Well, I think winter may have finally arrived, perhaps not on the calendar but in pretty much every other way.
Icy roads. Short days. Bitter winds. Freezing temperatures. The bloody freaking temperatures absolutely scream winter. It’s especially a slap in the face after the extremely long beautiful autumn. But that was then and this is now and winter will be what it wants to be.
On December 2nd this is what some Echinacea ‘Sundown’ and a Campanula ‘Viking’ looked like.
On December 7th this is what my ‘Rocket Lemon’ snapdragons looked like. A lot can change in 5 days.

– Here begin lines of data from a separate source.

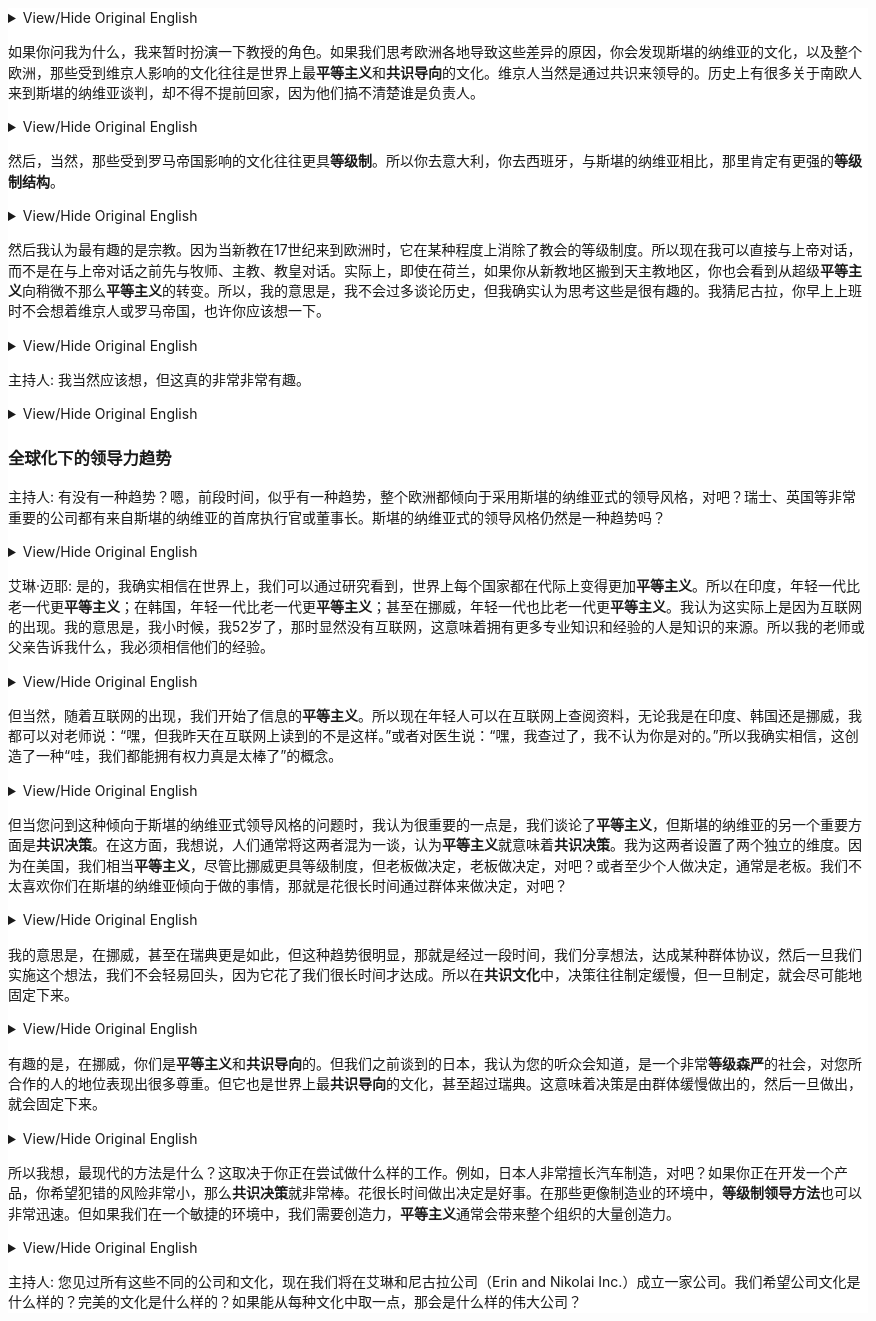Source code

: <details><summary>View/Hide Original English</summary></details>

如果你问我为什么，我来暂时扮演一下教授的角色。如果我们思考欧洲各地导致这些差异的原因，你会发现斯堪的纳维亚的文化，以及整个欧洲，那些受到维京人影响的文化往往是世界上最**平等主义**和**共识导向**的文化。维京人当然是通过共识来领导的。历史上有很多关于南欧人来到斯堪的纳维亚谈判，却不得不提前回家，因为他们搞不清楚谁是负责人。

<details><summary>View/Hide Original English</summary></details>

然后，当然，那些受到罗马帝国影响的文化往往更具**等级制**。所以你去意大利，你去西班牙，与斯堪的纳维亚相比，那里肯定有更强的**等级制结构**。

<details><summary>View/Hide Original English</summary></details>

然后我认为最有趣的是宗教。因为当新教在17世纪来到欧洲时，它在某种程度上消除了教会的等级制度。所以现在我可以直接与上帝对话，而不是在与上帝对话之前先与牧师、主教、教皇对话。实际上，即使在荷兰，如果你从新教地区搬到天主教地区，你也会看到从超级**平等主义**向稍微不那么**平等主义**的转变。所以，我的意思是，我不会过多谈论历史，但我确实认为思考这些是很有趣的。我猜尼古拉，你早上上班时不会想着维京人或罗马帝国，也许你应该想一下。

<details><summary>View/Hide Original English</summary></details>

主持人: 我当然应该想，但这真的非常非常有趣。

<details><summary>View/Hide Original English</summary></details>

### 全球化下的领导力趋势

主持人: 有没有一种趋势？嗯，前段时间，似乎有一种趋势，整个欧洲都倾向于采用斯堪的纳维亚式的领导风格，对吧？瑞士、英国等非常重要的公司都有来自斯堪的纳维亚的首席执行官或董事长。斯堪的纳维亚式的领导风格仍然是一种趋势吗？

<details><summary>View/Hide Original English</summary></details>

艾琳·迈耶: 是的，我确实相信在世界上，我们可以通过研究看到，世界上每个国家都在代际上变得更加**平等主义**。所以在印度，年轻一代比老一代更**平等主义**；在韩国，年轻一代比老一代更**平等主义**；甚至在挪威，年轻一代也比老一代更**平等主义**。我认为这实际上是因为互联网的出现。我的意思是，我小时候，我52岁了，那时显然没有互联网，这意味着拥有更多专业知识和经验的人是知识的来源。所以我的老师或父亲告诉我什么，我必须相信他们的经验。

<details><summary>View/Hide Original English</summary></details>

但当然，随着互联网的出现，我们开始了信息的**平等主义**。所以现在年轻人可以在互联网上查阅资料，无论我是在印度、韩国还是挪威，我都可以对老师说：“嘿，但我昨天在互联网上读到的不是这样。”或者对医生说：“嘿，我查过了，我不认为你是对的。”所以我确实相信，这创造了一种“哇，我们都能拥有权力真是太棒了”的概念。

<details><summary>View/Hide Original English</summary></details>

但当您问到这种倾向于斯堪的纳维亚式领导风格的问题时，我认为很重要的一点是，我们谈论了**平等主义**，但斯堪的纳维亚的另一个重要方面是**共识决策**。在这方面，我想说，人们通常将这两者混为一谈，认为**平等主义**就意味着**共识决策**。我为这两者设置了两个独立的维度。因为在美国，我们相当**平等主义**，尽管比挪威更具等级制度，但老板做决定，老板做决定，对吧？或者至少个人做决定，通常是老板。我们不太喜欢你们在斯堪的纳维亚倾向于做的事情，那就是花很长时间通过群体来做决定，对吧？

<details><summary>View/Hide Original English</summary></details>

我的意思是，在挪威，甚至在瑞典更是如此，但这种趋势很明显，那就是经过一段时间，我们分享想法，达成某种群体协议，然后一旦我们实施这个想法，我们不会轻易回头，因为它花了我们很长时间才达成。所以在**共识文化**中，决策往往制定缓慢，但一旦制定，就会尽可能地固定下来。

<details><summary>View/Hide Original English</summary></details>

有趣的是，在挪威，你们是**平等主义**和**共识导向**的。但我们之前谈到的日本，我认为您的听众会知道，是一个非常**等级森严**的社会，对您所合作的人的地位表现出很多尊重。但它也是世界上最**共识导向**的文化，甚至超过瑞典。这意味着决策是由群体缓慢做出的，然后一旦做出，就会固定下来。

<details><summary>View/Hide Original English</summary></details>

所以我想，最现代的方法是什么？这取决于你正在尝试做什么样的工作。例如，日本人非常擅长汽车制造，对吧？如果你正在开发一个产品，你希望犯错的风险非常小，那么**共识决策**就非常棒。花很长时间做出决定是好事。在那些更像制造业的环境中，**等级制领导方法**也可以非常迅速。但如果我们在一个敏捷的环境中，我们需要创造力，**平等主义**通常会带来整个组织的大量创造力。

<details><summary>View/Hide Original English</summary></details>

主持人: 您见过所有这些不同的公司和文化，现在我们将在艾琳和尼古拉公司（Erin and Nikolai Inc.）成立一家公司。我们希望公司文化是什么样的？完美的文化是什么样的？如果能从每种文化中取一点，那会是什么样的伟大公司？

Now ideally you want some snow cover for the plants when it gets down in the low teens and below. Most plants are fine though. But what of my slightly more tender stuff where I’m pushing the zone envelope? Makes me a bit antsy to say the least. I should have got mulch around the other set of Colocasia ‘Tea Cups’ in my backyard. At least I got one group mulched. Maybe it’s a good experiment. See who makes it. Or doesn’t. The perennials and small shrubs that went in the ground late are a concern. I would have liked them to have a month or so of “normal” winter temperatures before the deep-freeze hit. Here again may be a good experiment.
Of course the cold weather does tend to make the Christmas decorations around the Lilly House just a little brighter. Whether it’s the trees indoors or the ones outdoors.
And it makes the 750 or so luminaria we put out for the Open House and Winter Solstice all the more beautiful. If you missed Open House you can redeem yourself by being sure to attend the Solstice events on the evening of the 17th. Just the thought of all of you coming warms my frozen candle lighting fingers right back up to blood flowing temperatures. The luminaria are truly magical.
With the snow that fell Monday morning came a reminder of why I do like winter at the same time I hate it. Hard to beat snow with evergreen foliage.
And if you can add some holly berries, well, all the better.
These shots may clue some folks in on why we don’t cut every dormant plant to the ground in late fall. All those seed heads make the best little presentation platters for the snow. They’re just beautiful.
Sedum ‘Autumn Joy’.
Clematis tangutica ‘Aureola’.
Echinacea ‘Milkshake’. The seeds in there will feed the birds too.
So Winter, bring it on. Just like with people, I can’t make you do what is best so I’ll survive your spastic attentions as best I can and wait for Spring – which of course will come in like a lion and go out like a lamb. Whatever.